TASK REQUIREMENTS:
Exactly the lines from the one with "te. The fusion is likely" through the final line of the entries, and nothing else, should appear in the answer; no pictures go in it.

AVAILABLE DATA:
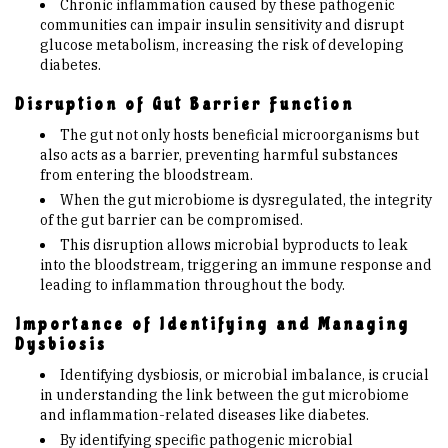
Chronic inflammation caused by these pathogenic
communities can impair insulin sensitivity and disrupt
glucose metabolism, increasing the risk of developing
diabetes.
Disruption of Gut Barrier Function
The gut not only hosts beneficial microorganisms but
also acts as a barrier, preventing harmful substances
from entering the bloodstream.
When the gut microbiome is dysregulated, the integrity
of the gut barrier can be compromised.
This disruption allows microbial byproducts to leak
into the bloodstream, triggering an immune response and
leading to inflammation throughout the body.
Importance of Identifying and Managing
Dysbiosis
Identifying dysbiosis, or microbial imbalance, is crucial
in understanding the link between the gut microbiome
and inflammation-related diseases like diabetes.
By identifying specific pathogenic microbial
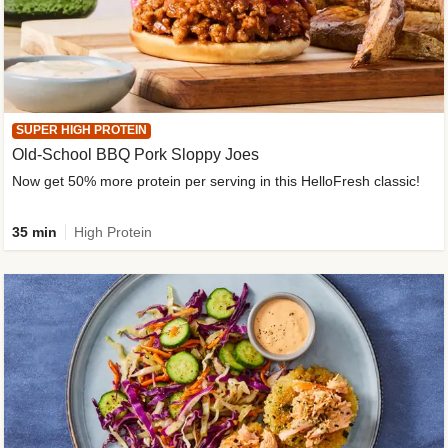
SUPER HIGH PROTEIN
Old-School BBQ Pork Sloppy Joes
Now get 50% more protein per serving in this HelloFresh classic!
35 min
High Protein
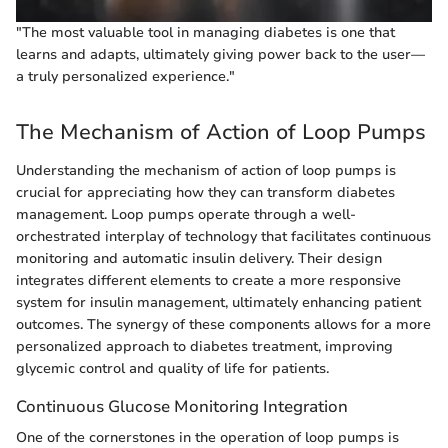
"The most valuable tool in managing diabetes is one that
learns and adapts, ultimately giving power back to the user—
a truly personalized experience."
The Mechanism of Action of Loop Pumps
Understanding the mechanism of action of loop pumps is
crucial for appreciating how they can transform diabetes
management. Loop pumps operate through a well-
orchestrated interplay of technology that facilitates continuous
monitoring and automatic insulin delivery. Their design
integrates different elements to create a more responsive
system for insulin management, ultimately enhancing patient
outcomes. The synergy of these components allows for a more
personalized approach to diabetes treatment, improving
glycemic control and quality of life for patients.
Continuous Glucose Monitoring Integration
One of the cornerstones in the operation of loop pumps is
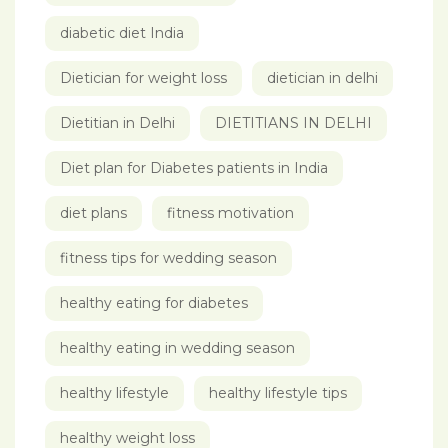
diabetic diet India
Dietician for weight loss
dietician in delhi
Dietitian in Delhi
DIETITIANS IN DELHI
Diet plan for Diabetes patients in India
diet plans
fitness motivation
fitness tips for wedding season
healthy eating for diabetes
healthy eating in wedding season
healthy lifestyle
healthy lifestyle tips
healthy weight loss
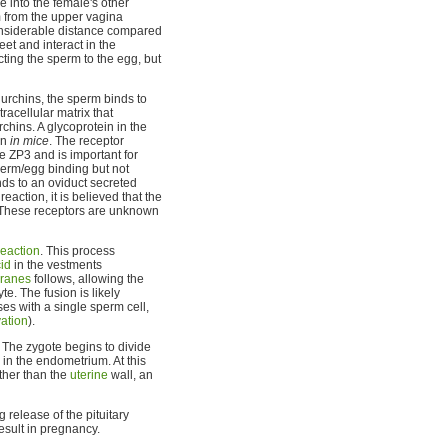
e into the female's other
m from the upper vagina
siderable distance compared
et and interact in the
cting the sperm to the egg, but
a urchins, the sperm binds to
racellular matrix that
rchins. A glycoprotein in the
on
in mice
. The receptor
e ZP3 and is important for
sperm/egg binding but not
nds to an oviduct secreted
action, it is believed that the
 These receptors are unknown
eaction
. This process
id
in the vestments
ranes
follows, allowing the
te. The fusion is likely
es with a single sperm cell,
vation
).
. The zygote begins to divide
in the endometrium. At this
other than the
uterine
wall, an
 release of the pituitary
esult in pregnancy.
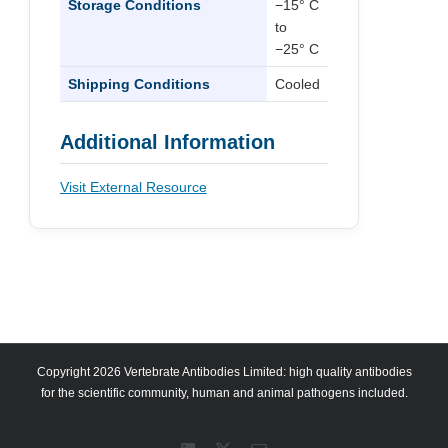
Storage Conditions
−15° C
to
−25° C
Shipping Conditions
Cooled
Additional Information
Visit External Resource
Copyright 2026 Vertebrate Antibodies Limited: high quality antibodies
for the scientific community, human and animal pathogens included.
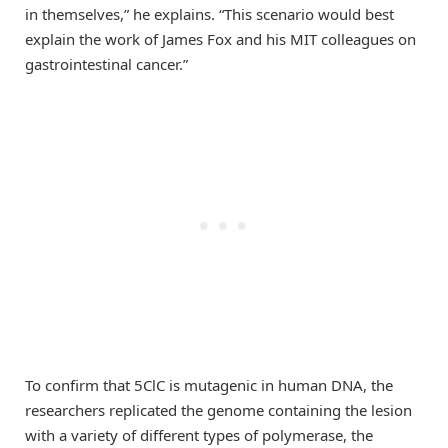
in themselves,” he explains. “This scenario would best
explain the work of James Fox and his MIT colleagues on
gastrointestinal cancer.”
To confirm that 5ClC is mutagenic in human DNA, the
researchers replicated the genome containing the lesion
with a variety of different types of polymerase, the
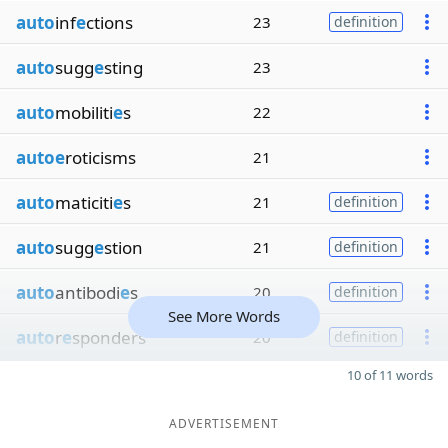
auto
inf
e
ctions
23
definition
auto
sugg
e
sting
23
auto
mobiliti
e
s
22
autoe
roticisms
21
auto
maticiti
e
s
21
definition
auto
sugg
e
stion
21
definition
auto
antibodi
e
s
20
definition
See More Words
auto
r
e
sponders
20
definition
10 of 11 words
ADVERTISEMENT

PROBLEM SOLUTION:
te. The fusion is likely
es with a single sperm cell,
vation
).
. The zygote begins to divide
in the endometrium. At this
other than the
uterine
wall, an
 release of the pituitary
esult in pregnancy.
Storage Conditions
−15° C
to
−25° C
Shipping Conditions
Cooled
Additional Information
Visit External Resource
Copyright 2026 Vertebrate Antibodies Limited: high quality antibodies
for the scientific community, human and animal pathogens included.
in themselves,” he explains. “This scenario would best
explain the work of James Fox and his MIT colleagues on
gastrointestinal cancer.”
To confirm that 5ClC is mutagenic in human DNA, the
researchers replicated the genome containing the lesion
with a variety of different types of polymerase, the
auto
inf
e
ctions
23
definition
auto
sugg
e
sting
23
auto
mobiliti
e
s
22
autoe
roticisms
21
auto
maticiti
e
s
21
definition
auto
sugg
e
stion
21
definition
auto
antibodi
e
s
20
definition
See More Words
auto
r
e
sponders
20
definition
10 of 11 words
ADVERTISEMENT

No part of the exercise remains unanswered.